Thibault ne compense plus. Les ressorts du lit s’enfoncent dans ses côtes et le blessent la nuit. Tant mieux. Il sue, il crie, il étouffe. Quand sa mère vient le voir, il ricane et se prétend être un fakir. Elle lui claque aussitôt le clapet :
- Tais-toi, tes dents vont tomber.
Thibault est en cure. On l’a arraché du monde omnivore pour qu’il puisse se soigner. Son eczéma est revenu mais ce n’est pas ça le pire. Thibault voudrait s’arracher la peau, les ongles, les cheveux, le cœur. Absurdité du système hospitalier : on lui a rasé les cheveux à son arrivée. Malheureusement pour lui, il a plus l’allure d’un jeune nazi qu’un apprenti bouddhiste.
Thibault se raconte des histoires. Il s’imagine être dans la série Point Break. Il voudrait sortir de cette prison.

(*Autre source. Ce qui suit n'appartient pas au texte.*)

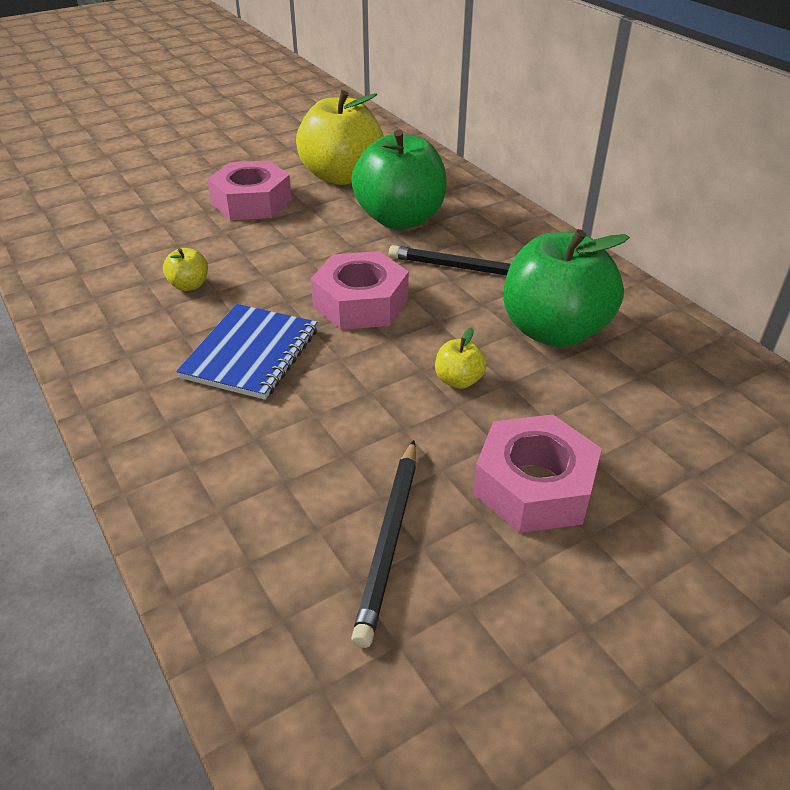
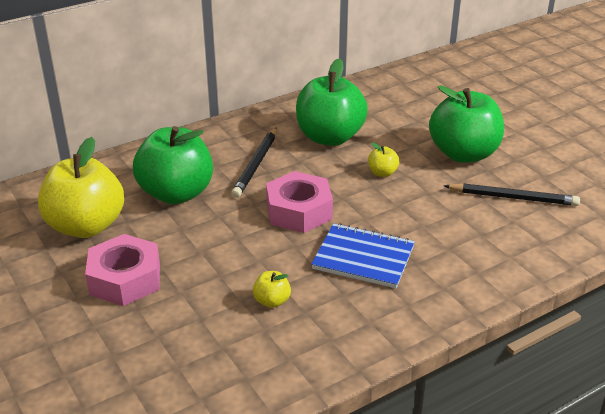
camera: 90 degrees left, 5 degrees down
pink nut [473,414,602,533] -> green apple [429,85,504,163]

Le hic, c’est que ces compagnons de « cellule » ne sont ni des blacks à gros biscotos ni de mauvais garçons mais seulement des anorexiques sorties d’outre-tombe et des vieillards hurlants. Il n’a qu’une amie ici, un fantôme blond nommé Anna.
C’est mercredi, Esther est de visite. Thibault espère qu’elle apportera des lames de rasoir. Ses taillades se cicatrisent et il a peur. Il se demande pourquoi Esther continue à vouloir le voir, il n’a même plus le goût pour elle. Qu’importe, il a besoin d’elle.
Elle arrive. Les mains vides. Il n’y aura plus de coupure chaude, de sang qui coule âcre, de douleur minérale. Esther ne veut plus l’aider à s’automutiler en cachette. C’est fini, dit-elle et puis aussi, pour se la jouer gainsbourienne, je ne te suiciderai plus mon amour.
Ca, ça rend vraiment fou Thibault. Il pourrait la frapper mais ce n’est pas son genre. Il préfère encore se défenestrer. La vitre se brisera en mille morceaux et parsèmera son corps d’entailles délicieuses.
La chambre de Thibault n’est qu’au deuxième étage, il n’a qu’une jambe cassée et des éclats de verre éparpillés dans sa peau. Pour aujourd’hui, la crise est passée.